***** ИСХОДНЫЙ ТЕКСТ
Впереди у физики трудные времена

В 1992 году ежемесячный журнал «Физике Тудей» опубликовал эссе под названием «Трудные времена» (Hard Times), в котором Лео Каданофф (Leo Kadanoff), выдающийся физик из Чикагского университета, нарисовал мрачную картину будущего физики. «Что бы мы ни делали, это не остановит упадок в количестве открытий, их поддержке и социальной значимости, — объявил Каданофф. — Слишком многое из нашей базы зависело от событий, которые теперь становятся древней историей: ядерное оружие и радар во время Второй мировой войны, силикон и лазерные технологии после, американский оптимизм и промышленная гегемония, социалистическая вера в рациональность как путь улучшения мира». Эти условия по большей части исчезли, утверждает Каданофф; и физика, и наука в целом теперь подвергаются атакам борцов за охрану окружающей среды, активистов движения в защиту животных и других людей с антинаучными взглядами. «В последние десятилетия наука получила высокие награды и находилась в центре интересов и заботы общества. Нам не следует удивляться, если эта аномалия исчезнет».

Когда я разговаривал с Каданоффом два года спустя, он показался мне еще мрачнее, чем можно было судить по его эссе [34]. Он выложил мне свои взгляды на мир с таким пессимизмом, словно мучился от сильного насморка. Вместо того чтобы обсуждать социальные и политические проблемы науки, как в его статье, опубликованной в «Физике Тудей», он сфокусировался на еще одном препятствии научному прогрессу: прошлые достижения науки. Великой задачей современной науки, объяснил Каданофф, является показ того, что мир живет в соответствии с определенными фундаментальными законами физики.

— Это вопрос, исследуемый, по крайней мере, со времен эпохи Возрождения, а может и более длительный период времени. Для меня это решенный вопрос. То есть мне кажется, что мир можно объяснить законами.

Самые фундаментальные законы природы воплощаются в теории относительности и в так называемой стандартной модели физики частиц, которая описывает поведение квантового косма с исключительной точностью.

Всего полвека назад, вспомнил Каданофф, многие заслуженные ученые все еще придерживались романтической доктрины витализма, в соответствии с которой жизнь появляется благодаря некой таинственной силе жизни, которую нельзя объяснить законами физики. В результате открытий молекулярной биологии — начиная с открытия структуры ДНК в 1953 году — «относительно малое количество образованных людей» признается в своей вере в витализм, сказал Каданофф.
**********
***** МАТЕРИАЛ ДЛЯ РАБОТЫ
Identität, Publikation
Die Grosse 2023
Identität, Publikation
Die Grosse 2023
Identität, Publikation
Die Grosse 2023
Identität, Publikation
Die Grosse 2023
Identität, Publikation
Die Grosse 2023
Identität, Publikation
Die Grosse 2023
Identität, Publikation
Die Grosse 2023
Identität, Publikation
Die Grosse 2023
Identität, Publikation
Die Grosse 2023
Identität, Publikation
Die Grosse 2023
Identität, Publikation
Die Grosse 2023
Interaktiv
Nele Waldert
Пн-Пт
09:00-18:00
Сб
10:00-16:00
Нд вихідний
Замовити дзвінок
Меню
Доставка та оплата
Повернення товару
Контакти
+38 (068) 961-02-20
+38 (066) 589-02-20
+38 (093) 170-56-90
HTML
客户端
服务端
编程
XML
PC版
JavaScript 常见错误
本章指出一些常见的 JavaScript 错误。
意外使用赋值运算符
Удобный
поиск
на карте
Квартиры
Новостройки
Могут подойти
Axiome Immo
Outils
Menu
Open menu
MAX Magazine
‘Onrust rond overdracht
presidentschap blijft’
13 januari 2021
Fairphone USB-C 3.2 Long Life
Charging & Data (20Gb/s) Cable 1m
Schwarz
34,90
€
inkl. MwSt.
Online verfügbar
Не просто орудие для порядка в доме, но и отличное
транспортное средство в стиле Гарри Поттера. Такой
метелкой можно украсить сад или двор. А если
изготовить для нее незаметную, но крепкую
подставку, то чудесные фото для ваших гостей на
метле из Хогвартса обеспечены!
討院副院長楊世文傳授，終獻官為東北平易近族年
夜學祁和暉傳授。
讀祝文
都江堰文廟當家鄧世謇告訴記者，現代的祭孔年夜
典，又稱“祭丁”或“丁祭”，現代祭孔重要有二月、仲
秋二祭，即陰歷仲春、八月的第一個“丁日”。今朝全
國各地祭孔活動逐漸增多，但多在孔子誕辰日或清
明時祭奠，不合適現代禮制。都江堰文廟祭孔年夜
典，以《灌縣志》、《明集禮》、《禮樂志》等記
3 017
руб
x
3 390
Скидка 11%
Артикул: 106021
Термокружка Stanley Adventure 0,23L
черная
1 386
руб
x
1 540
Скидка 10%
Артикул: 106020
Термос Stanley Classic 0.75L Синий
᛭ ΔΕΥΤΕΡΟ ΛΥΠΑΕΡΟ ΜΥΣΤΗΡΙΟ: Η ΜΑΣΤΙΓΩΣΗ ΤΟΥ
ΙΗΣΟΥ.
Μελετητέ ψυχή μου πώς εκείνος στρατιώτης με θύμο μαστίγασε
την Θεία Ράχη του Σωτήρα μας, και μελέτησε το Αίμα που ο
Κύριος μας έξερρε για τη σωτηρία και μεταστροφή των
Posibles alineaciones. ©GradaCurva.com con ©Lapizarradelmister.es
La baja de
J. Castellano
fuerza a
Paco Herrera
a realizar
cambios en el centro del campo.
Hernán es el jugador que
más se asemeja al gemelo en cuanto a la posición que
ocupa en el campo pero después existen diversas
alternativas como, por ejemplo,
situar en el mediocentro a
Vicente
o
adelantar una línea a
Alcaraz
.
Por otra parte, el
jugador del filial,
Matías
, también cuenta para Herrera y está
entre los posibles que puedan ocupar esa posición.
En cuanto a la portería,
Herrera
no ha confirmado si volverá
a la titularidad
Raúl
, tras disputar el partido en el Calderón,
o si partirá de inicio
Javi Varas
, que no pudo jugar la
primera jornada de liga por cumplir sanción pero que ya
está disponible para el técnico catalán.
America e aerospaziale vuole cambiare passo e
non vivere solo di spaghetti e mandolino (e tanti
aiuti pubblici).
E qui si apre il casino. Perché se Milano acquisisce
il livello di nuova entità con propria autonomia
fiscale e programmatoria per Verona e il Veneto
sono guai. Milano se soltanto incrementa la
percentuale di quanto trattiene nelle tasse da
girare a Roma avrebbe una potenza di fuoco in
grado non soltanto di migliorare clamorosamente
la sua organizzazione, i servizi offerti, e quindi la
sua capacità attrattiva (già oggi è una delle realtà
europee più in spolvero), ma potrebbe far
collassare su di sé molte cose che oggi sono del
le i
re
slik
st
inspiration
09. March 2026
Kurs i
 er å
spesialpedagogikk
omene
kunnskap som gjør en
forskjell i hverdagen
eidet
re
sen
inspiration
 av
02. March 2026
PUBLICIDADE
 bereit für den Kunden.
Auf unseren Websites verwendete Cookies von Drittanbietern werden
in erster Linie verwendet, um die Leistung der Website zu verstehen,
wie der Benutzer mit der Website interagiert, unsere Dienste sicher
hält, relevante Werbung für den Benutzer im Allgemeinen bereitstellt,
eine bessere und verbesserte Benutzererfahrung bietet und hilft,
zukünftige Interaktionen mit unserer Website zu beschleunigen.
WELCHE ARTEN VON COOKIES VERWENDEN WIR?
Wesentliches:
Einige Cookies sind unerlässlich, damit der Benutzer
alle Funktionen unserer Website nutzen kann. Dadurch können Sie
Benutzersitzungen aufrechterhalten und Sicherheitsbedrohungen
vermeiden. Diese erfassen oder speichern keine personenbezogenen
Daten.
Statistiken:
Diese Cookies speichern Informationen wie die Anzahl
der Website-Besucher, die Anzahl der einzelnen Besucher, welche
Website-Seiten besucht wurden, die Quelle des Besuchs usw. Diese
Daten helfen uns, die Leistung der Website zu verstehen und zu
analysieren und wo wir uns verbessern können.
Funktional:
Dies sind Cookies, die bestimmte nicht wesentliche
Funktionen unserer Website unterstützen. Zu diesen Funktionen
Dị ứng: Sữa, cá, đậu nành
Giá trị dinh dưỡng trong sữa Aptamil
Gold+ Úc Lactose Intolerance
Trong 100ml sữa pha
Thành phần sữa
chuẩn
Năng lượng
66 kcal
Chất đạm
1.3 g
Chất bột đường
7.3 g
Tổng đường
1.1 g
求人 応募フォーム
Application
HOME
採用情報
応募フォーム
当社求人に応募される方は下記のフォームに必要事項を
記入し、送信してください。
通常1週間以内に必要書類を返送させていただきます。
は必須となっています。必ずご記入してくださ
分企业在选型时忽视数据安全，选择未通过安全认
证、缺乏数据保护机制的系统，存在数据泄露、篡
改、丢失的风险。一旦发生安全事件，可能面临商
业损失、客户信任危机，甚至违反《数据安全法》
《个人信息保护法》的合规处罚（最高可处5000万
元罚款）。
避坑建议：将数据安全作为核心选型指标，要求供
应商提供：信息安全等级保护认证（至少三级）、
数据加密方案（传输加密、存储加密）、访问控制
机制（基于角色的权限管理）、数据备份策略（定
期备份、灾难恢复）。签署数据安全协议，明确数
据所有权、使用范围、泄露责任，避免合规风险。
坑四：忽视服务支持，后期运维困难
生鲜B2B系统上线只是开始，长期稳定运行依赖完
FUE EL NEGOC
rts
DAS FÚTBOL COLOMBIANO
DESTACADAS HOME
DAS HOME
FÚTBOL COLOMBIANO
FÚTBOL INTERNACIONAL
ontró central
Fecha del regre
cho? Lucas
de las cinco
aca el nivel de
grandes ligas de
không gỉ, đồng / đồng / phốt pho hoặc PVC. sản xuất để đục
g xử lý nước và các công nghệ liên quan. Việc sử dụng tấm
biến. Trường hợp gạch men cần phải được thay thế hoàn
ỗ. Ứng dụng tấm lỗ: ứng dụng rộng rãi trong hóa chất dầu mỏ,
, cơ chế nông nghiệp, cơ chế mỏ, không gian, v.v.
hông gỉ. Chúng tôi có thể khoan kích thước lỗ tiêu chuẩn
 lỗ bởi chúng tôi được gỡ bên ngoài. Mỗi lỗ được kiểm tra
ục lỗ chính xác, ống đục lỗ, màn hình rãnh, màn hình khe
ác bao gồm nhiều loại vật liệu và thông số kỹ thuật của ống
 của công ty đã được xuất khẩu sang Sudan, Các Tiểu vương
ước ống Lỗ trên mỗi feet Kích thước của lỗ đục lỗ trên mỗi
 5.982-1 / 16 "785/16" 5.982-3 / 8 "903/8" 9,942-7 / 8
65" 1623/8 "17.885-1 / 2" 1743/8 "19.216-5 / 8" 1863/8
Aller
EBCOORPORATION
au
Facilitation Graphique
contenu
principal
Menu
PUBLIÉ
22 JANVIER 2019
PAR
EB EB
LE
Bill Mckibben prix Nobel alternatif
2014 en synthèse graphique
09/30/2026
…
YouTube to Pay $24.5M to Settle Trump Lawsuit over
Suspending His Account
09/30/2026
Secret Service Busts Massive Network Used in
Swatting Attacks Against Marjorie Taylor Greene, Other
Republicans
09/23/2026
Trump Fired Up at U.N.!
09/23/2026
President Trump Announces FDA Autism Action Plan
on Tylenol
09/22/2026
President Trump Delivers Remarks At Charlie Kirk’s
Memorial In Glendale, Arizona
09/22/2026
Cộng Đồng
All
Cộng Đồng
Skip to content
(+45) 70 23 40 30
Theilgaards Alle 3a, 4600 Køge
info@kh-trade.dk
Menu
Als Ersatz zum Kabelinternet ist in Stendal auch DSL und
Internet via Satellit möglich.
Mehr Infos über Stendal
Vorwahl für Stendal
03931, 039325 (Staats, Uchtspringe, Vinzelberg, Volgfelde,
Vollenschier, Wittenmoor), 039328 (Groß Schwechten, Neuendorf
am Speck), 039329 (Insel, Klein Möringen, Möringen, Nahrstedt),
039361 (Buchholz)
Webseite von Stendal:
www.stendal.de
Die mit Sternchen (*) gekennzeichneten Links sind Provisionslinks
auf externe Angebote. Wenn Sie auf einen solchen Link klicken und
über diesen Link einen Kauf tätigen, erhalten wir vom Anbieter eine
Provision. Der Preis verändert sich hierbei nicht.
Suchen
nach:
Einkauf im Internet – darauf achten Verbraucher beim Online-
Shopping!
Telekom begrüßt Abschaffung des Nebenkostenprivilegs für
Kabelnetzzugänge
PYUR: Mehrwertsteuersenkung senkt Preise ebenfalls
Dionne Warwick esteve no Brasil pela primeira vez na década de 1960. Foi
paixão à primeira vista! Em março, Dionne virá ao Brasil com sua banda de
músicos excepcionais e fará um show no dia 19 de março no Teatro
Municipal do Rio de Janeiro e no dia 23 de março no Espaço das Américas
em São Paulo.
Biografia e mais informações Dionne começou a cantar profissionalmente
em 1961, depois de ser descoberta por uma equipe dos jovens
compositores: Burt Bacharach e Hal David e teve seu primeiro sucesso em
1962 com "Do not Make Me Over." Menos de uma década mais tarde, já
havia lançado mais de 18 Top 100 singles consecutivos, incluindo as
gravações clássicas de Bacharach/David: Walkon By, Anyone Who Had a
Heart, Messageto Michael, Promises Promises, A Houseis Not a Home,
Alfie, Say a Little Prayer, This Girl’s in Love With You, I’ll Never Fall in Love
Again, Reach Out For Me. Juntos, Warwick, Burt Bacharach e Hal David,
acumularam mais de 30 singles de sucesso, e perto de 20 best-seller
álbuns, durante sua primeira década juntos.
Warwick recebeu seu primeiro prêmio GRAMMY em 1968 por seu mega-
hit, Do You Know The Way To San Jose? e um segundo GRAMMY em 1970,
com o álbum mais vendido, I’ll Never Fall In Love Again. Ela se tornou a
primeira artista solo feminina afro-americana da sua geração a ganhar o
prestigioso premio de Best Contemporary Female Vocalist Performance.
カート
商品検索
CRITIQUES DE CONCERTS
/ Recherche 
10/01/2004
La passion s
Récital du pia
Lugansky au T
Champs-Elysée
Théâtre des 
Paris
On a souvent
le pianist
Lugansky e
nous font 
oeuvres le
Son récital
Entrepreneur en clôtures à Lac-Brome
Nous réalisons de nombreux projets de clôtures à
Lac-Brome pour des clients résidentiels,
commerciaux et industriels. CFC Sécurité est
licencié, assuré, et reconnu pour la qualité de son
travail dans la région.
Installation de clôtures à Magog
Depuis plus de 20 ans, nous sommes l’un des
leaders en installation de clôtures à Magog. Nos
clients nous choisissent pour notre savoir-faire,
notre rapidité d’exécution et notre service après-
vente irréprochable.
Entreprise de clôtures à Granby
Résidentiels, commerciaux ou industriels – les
**********
## ЗАДАНИЕ A
В каком году журнал «Физике Тудей» напечатал эссе «Трудные времена», о котором рассказывает исходный текст?
## ЗАДАНИЕ B
Обновите перечень с самого начала до строки с "Артикул: 106020" включительно: везде замените "Скидка" на "Выгода", а всё остальное оставьте без изменений. Выведите только эти строки.
Исходный текст и перечень никак не связаны друг с другом.

## ОТВЕТ A
В 1992 году.

## ОТВЕТ B
Identität, Publikation
Die Grosse 2023
Identität, Publikation
Die Grosse 2023
Identität, Publikation
Die Grosse 2023
Identität, Publikation
Die Grosse 2023
Identität, Publikation
Die Grosse 2023
Identität, Publikation
Die Grosse 2023
Identität, Publikation
Die Grosse 2023
Identität, Publikation
Die Grosse 2023
Identität, Publikation
Die Grosse 2023
Identität, Publikation
Die Grosse 2023
Identität, Publikation
Die Grosse 2023
Interaktiv
Nele Waldert
Пн-Пт
09:00-18:00
Сб
10:00-16:00
Нд вихідний
Замовити дзвінок
Меню
Доставка та оплата
Повернення товару
Контакти
+38 (068) 961-02-20
+38 (066) 589-02-20
+38 (093) 170-56-90
HTML
客户端
服务端
编程
XML
PC版
JavaScript 常见错误
本章指出一些常见的 JavaScript 错误。
意外使用赋值运算符
Удобный
поиск
на карте
Квартиры
Новостройки
Могут подойти
Axiome Immo
Outils
Menu
Open menu
MAX Magazine
‘Onrust rond overdracht
presidentschap blijft’
13 januari 2021
Fairphone USB-C 3.2 Long Life
Charging & Data (20Gb/s) Cable 1m
Schwarz
34,90
€
inkl. MwSt.
Online verfügbar
Не просто орудие для порядка в доме, но и отличное
транспортное средство в стиле Гарри Поттера. Такой
метелкой можно украсить сад или двор. А если
изготовить для нее незаметную, но крепкую
подставку, то чудесные фото для ваших гостей на
метле из Хогвартса обеспечены!
討院副院長楊世文傳授，終獻官為東北平易近族年
夜學祁和暉傳授。
讀祝文
都江堰文廟當家鄧世謇告訴記者，現代的祭孔年夜
典，又稱“祭丁”或“丁祭”，現代祭孔重要有二月、仲
秋二祭，即陰歷仲春、八月的第一個“丁日”。今朝全
國各地祭孔活動逐漸增多，但多在孔子誕辰日或清
明時祭奠，不合適現代禮制。都江堰文廟祭孔年夜
典，以《灌縣志》、《明集禮》、《禮樂志》等記
3 017
руб
x
3 390
Выгода 11%
Артикул: 106021
Термокружка Stanley Adventure 0,23L
черная
1 386
руб
x
1 540
Выгода 10%
Артикул: 106020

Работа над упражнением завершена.